Saturday, October 23, 2010

My iPad Has Been Drinking (Not Me)

Domo Arigato, Mr. Brewboto. 
  
My iPad drank my Stella. Seriously, I'm not drunk. It's a software glitch.
  
Welcome to the brave new world of techno-drinking. Strap on your frackin' holobands and board Future Swerve 2010.
  
Brewing is hop-deep in unseen technology. The only technology drinkers need is a bottle opener (sometimes) and a glass. Darth Glass is the ubiquitous shaker bottom masquerading as a pint glass. Ethan Cox, a Certified Cicerone (beer sommelier) praises them for, "holding liquid in a consistent shape and not leaking."



Glasses vary at deluxe joints like Brewer's Art. Huzzah. Sam Adams steps it up with the Ultimate Boston Lager® glass. Behold laser etching to promote effervescence, a lip that delivers malty flavors to tongue receptors, and a corpulent torso that captures aromatic essences. Too bad it wasn't designed for a better beer.

Sam Adams' design is obsessive but laudable. Miller, on the other hand, has delivered moron technology. Meet the Miller Lite vortex bottle. Because you need a rifled beer neck to coax it out?
  
I saw a robot cocktail system in Panama. Press the Cuba Libre button and it kerplunks ice, rum, and Coke into a glass. Perfect pour, no theft. One flaw -- only rail liquors were hooked up. 
  
There is a German model available called The Qube -- Die Cocktailmaschine. I'm not so sure about having a really smart German robot around. I don't want it organizing a putsch with the FryDaddy and InSinkErator. Technologie über alles. iCaramba.
  
On the non-robot front, who doesn't love a Japanese monkey bartender?

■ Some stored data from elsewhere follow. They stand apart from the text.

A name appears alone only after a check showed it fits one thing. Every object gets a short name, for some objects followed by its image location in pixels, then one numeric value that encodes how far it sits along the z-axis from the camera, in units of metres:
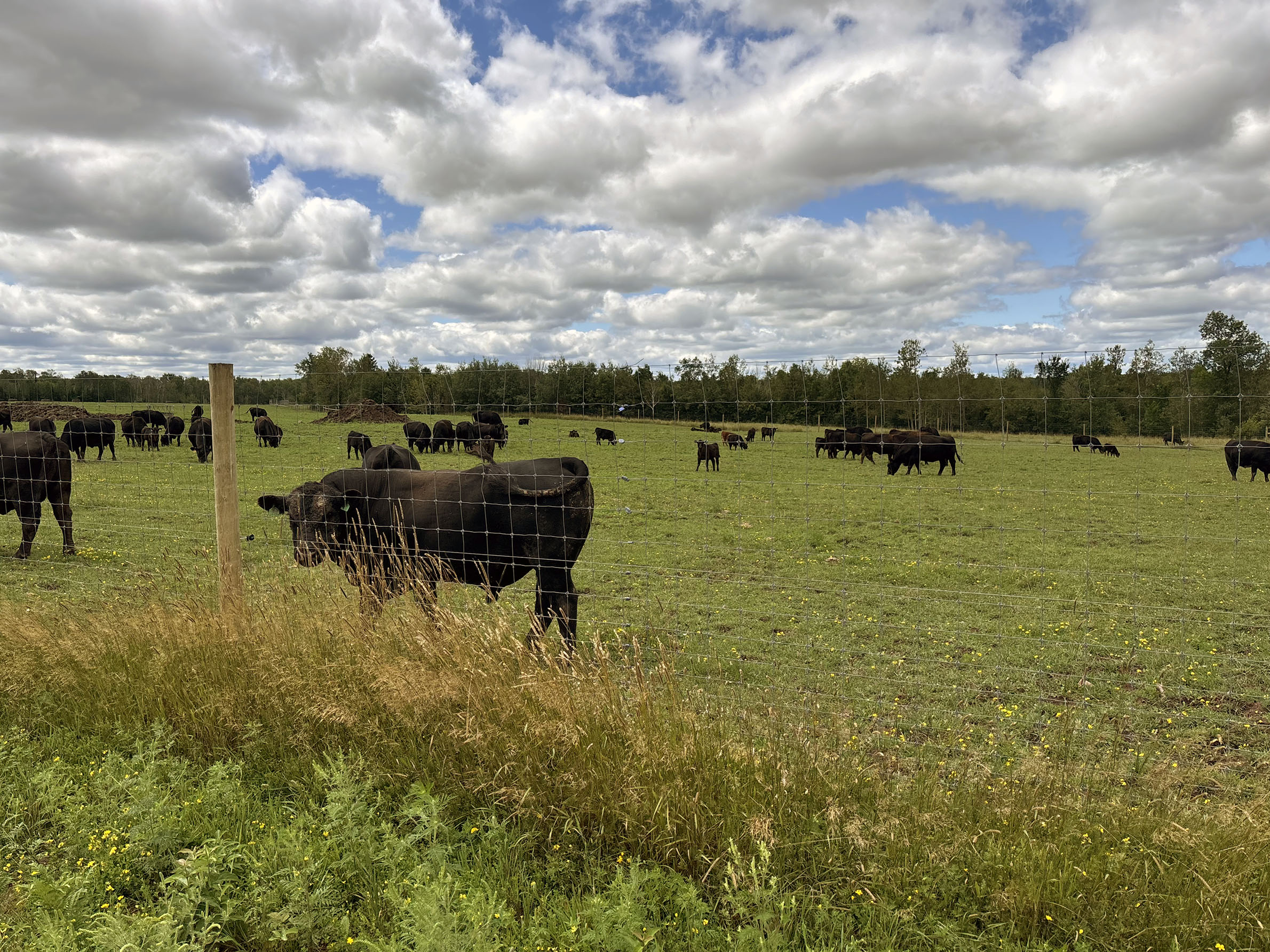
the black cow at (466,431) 35.22
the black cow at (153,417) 33.15
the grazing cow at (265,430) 31.89
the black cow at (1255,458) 24.08
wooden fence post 5.43
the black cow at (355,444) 23.55
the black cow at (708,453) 28.16
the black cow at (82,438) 25.25
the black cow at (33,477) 11.41
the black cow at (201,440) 26.27
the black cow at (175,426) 34.69
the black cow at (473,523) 6.84
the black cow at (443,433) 34.38
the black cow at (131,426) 30.48
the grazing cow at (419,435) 33.00
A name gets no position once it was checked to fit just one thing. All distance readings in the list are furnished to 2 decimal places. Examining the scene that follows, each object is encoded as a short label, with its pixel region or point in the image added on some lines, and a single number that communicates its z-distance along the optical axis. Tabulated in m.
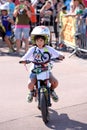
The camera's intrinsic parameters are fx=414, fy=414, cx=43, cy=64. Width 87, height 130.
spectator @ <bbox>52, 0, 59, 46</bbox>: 13.77
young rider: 6.25
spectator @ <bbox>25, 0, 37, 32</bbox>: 12.86
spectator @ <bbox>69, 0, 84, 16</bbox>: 12.44
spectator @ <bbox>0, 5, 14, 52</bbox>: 12.77
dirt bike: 6.01
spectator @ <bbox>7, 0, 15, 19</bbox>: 14.38
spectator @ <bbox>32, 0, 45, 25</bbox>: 15.21
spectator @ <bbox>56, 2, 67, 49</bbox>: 13.23
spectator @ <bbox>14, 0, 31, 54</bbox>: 12.09
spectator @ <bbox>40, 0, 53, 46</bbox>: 13.61
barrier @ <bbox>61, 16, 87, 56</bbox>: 11.88
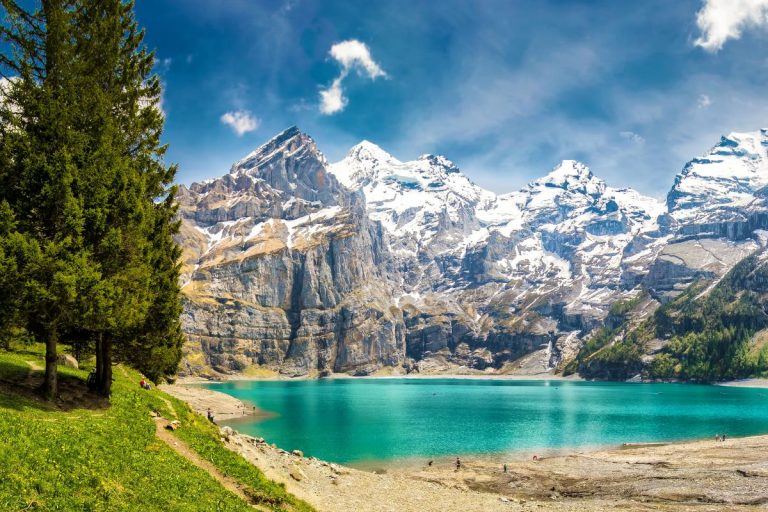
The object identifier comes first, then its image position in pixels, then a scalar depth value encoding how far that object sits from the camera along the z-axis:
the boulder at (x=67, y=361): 44.47
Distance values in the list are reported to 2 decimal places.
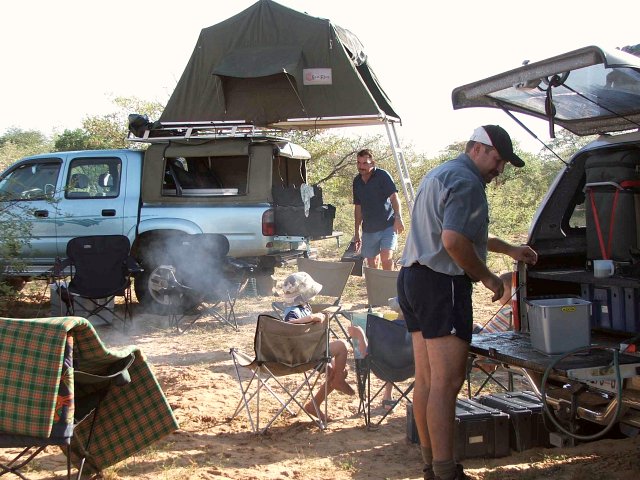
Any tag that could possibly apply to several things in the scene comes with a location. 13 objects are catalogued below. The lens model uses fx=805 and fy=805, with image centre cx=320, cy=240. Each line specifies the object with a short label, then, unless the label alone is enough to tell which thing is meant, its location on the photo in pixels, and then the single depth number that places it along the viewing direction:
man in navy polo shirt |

Watch out, Germany, your old Axis pal is coming. Konnichiwa, Asahi beerbot.
Mother's in Federal Hill had a system that dispensed beer from table taps and updated your tab. My email inquiry received no response. Maybe their monkey bartenders are downloading monkey porn.
  
Geeks at Yelp created an iPad application, the KegBot, that runs a self-serve keg system and tracks individual users. It's mega-geeky-cool and suitable for your frat house or brew pub ... beerus ex machina.
  
That's all for Tipsy Techday. Now tell us what drinking technology you love and what you hate. Bonus points for technology you make up. As the president of my alma mater DeVry College of Fixing Stuff said, "If you can dream it, someone at MIT can build it."